Нынче признаков беременности писательским замыслом я не ощутил. Да и не мог ощутить, ибо перед уходом в арктический рейс – весь в ближайшем будущем: с кем поплывешь, какое судно, куда занесет? И еще масса предотходных хлопот. Вот, например, медкомиссию я удачно миновал, но вдруг выяснилось, что кровь не сдал на анализ, и еще почему-то повторно назначили явку к невропатологу. Б-р… Блата среди врачей полно – почти все мои читатели, со многими и плавал вместе, и знают они меня как облупленного, а гоняют по кабинетам сидоровой козой. Очевидно, возраст настораживает, а может, и чуют эскулапским верхним или нижним чутьем что-то в моем организме настораживающее. И правильно чуют, но как-нибудь я их и в этот раз вокруг большого пальца на правой ноге обведу!
Побаливает правая нога. Это я четко почувствовал, когда парк пересек и возникла необходимость уяснить – а чего меня сюда понесло? Цель нужна.
Вероятно, следует здесь, в Стрельне, найти домишко, в котором писал один из первых рассказов. Назывался он «Без конца», а навеян был гибелью любимого двоюродного брата Игорька на фронте. Никогда этот рассказ не переиздавал. Слабенький и чересчур уж роковой и сентиментальный даже для начинающего.
Тут я его мучил, тут где-то. Убежал из коммунальной квартиры и снял в Стрельне комнатку вместе с приятелем Эдуардом Шимом.
Сняли жилье у поляка Адама Адамовича. Он имел довольно солидный дом с садом недалеко от взморья и той протоки, которая пересекает Стрельну и впадает в Маркизову Лужу. Увенчана протока длинным молом с мигалкой.
У берегов привязаны лодки и катера местных рыбаков. Замечательное местечко.
Было это, дай Бог памяти, году в 56-м, и хозяину нашему тоже было пятьдесят шесть. Одинокий.
В саду Адама Адамовича под яблоней похоронен был матрос, безымянный, потому что из десанта: в десант документы не положено брать.

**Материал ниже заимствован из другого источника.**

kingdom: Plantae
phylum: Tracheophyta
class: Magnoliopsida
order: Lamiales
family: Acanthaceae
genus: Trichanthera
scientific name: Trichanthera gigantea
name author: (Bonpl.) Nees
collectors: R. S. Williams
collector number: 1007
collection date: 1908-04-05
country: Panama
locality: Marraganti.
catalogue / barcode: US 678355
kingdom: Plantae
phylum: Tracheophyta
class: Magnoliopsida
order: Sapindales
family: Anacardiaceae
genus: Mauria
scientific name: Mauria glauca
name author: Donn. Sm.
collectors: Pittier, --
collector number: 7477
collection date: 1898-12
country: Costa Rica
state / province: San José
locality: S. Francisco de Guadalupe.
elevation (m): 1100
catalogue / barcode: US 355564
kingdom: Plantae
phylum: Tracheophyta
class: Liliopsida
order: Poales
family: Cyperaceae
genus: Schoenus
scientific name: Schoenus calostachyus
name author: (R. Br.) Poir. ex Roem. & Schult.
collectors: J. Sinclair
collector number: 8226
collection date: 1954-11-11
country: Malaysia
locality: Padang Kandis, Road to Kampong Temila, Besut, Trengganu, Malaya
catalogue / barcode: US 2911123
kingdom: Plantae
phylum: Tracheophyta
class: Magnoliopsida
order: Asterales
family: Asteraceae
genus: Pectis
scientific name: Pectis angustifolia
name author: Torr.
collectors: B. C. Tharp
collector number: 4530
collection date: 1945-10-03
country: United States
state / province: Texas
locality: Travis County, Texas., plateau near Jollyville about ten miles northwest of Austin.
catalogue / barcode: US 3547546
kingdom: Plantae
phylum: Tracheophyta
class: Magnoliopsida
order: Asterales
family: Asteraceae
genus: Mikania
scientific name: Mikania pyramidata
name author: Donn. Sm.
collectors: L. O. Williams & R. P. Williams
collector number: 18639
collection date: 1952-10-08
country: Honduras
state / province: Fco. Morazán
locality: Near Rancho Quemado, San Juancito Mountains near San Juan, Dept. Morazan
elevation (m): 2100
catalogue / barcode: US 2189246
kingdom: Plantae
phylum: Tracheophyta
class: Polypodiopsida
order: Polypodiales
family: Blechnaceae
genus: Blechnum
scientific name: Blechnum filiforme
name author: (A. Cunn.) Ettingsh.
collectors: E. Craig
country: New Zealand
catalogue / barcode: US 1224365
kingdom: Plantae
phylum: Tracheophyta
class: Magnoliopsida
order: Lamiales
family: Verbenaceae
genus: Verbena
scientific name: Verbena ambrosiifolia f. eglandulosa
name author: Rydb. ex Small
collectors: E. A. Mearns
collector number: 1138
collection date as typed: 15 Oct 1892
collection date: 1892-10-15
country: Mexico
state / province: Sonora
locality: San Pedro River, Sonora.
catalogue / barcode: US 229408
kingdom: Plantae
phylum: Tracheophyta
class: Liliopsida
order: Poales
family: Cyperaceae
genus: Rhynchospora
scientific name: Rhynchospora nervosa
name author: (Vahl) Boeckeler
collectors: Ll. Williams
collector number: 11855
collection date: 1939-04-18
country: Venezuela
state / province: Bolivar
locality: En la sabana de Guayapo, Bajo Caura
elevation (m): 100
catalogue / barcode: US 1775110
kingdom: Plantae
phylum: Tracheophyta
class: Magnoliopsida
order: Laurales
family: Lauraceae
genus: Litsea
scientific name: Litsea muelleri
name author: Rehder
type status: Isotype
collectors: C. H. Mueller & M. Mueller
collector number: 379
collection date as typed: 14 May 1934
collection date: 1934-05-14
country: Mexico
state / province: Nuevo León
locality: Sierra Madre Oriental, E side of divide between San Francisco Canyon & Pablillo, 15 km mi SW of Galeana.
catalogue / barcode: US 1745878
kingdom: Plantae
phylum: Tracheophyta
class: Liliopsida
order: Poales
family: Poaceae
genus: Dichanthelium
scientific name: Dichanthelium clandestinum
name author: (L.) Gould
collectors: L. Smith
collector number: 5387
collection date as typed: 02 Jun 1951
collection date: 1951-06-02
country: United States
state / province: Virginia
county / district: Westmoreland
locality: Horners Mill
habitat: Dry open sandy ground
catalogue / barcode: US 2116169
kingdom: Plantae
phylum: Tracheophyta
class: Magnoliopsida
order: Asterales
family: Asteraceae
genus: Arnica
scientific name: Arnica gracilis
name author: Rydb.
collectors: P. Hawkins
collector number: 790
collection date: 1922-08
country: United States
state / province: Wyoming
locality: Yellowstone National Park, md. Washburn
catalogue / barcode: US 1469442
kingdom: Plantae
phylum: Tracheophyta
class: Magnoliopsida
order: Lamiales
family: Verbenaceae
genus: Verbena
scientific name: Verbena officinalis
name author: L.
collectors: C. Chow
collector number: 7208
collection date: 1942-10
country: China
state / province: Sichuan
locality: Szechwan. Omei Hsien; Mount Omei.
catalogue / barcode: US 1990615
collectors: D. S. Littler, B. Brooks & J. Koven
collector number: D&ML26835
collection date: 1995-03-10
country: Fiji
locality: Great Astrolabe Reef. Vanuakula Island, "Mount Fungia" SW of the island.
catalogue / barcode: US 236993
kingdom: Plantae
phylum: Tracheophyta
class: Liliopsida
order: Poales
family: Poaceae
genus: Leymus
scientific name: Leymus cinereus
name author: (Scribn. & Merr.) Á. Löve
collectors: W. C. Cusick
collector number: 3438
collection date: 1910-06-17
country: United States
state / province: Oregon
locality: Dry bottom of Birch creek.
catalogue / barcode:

Никакого холмика на могиле матроса Адам Адамович не соорудил, а может, и был холмик, но когда надумал сдавать комнату дачникам, то, чтобы не портить им настроение, сровнял могилу с окружающей средой – огородом.
Мы в училище изучали опыт десантных операций Отечественной войны. И я знал историю несчастных стрельнинских десантников, так как одно время хотел даже стать узким специалистом в области навигационно-штурманского обеспечения десантных операций. И знал, что все, все до единого участники здешней высадки погибли: бойцы морской пехоты не сдавались. Немцы же очень толково применяли тактику непротиводействия высадке, а потом отсечения десанта от береговой полосы огневой завесой, окружения и рассечения окруженного десанта на отдельные группы. Десантники, попав в такую ситуацию, понимали, что дело табак, но если и оказывались в плену, то в бессознательном состоянии.